Unpacks a packed bitmask (1 bit per token, 32 tokens per int32 word) and masks logits with it without ever materializing a bool tensor: for each (b, v), the token is kept when bit v % 32 of word packed[b, v // 32] is set, otherwise output[b, v] is set to fill_value (the masked-out sentinel, e.g. a large negative number). This replaces a CPU unpack + ops.where in constrained decoding.

Args:

output (TileTensor[dtype, Storage=output.Storage, address_space=output.address_space, linear_idx_type=output.linear_idx_type, element_size=output.element_size]): Masked logits, shape [batch, vocab].

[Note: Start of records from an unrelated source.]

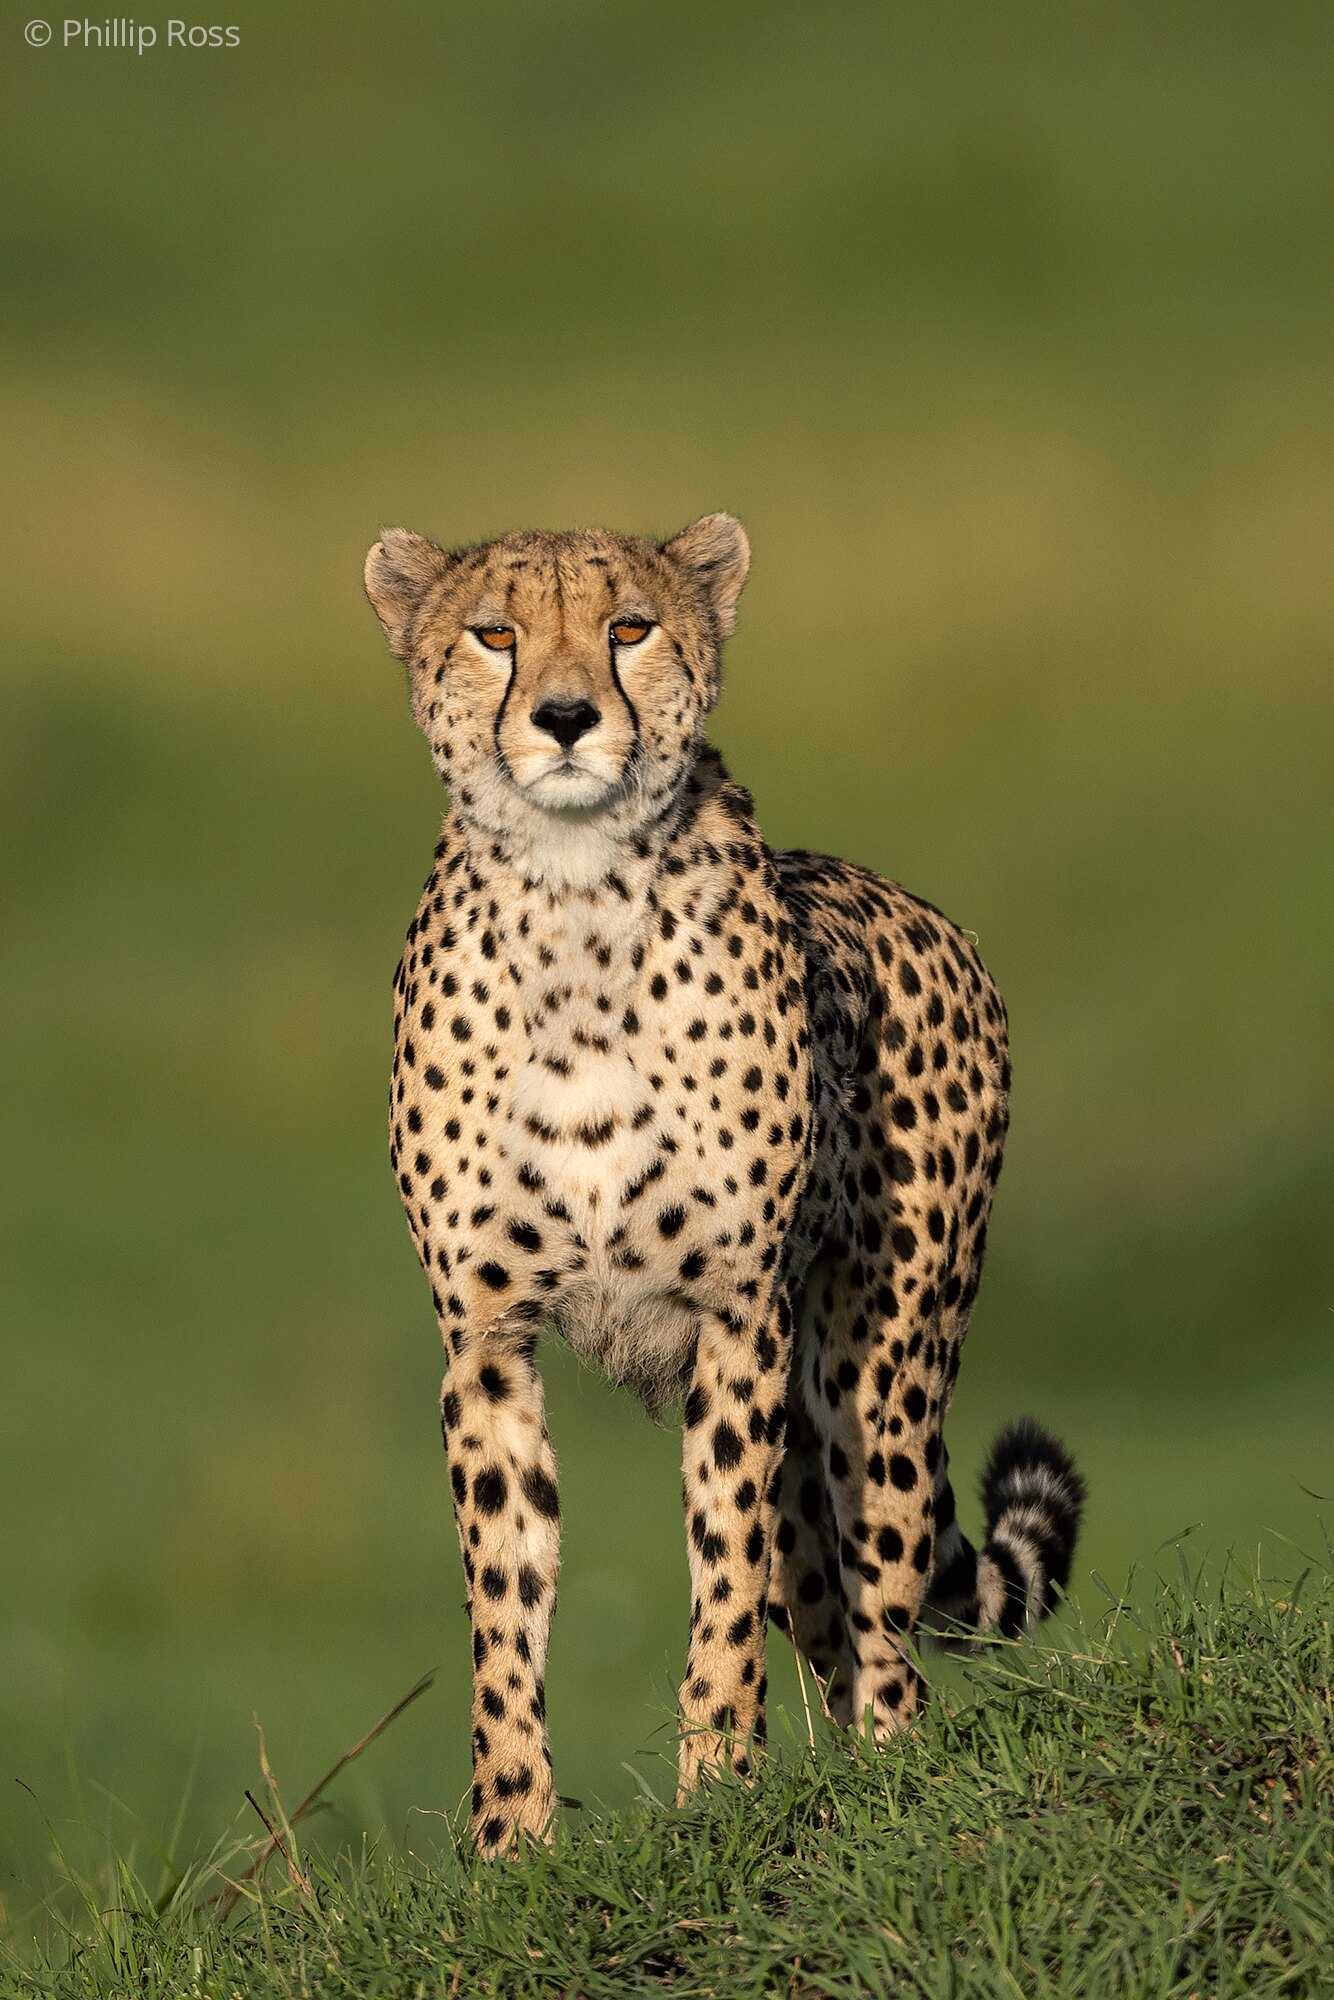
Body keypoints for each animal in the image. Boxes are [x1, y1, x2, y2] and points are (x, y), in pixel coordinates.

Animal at [364, 511, 1084, 1855]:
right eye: (493, 633)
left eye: (628, 627)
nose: (564, 717)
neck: (574, 901)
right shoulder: (487, 1338)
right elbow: (506, 1594)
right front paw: (509, 1839)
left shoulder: (735, 1319)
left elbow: (720, 1569)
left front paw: (717, 1790)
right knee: (825, 1610)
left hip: (875, 1367)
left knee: (883, 1610)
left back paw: (890, 1775)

logits (TileTensor[dtype, Storage=logits.Storage, address_space=logits.address_space, linear_idx_type=logits.linear_idx_type, element_size=logits.element_size]): Input logits, shape [batch, vocab].
packed (TileTensor[DType.int32, Storage=packed.Storage, address_space=packed.address_space, linear_idx_type=packed.linear_idx_type, element_size=packed.element_size]): Packed int32 bitmask, shape [batch, ceil(vocab / 32)]. A set bit means the token is grammar-valid. Extra trailing bits beyond vocab (32-bit alignment padding from llguidance) are never read.
fill_value (Scalar[dtype]): Value written for masked-out (grammar-invalid) tokens.
ctx (DeviceContext): The device context.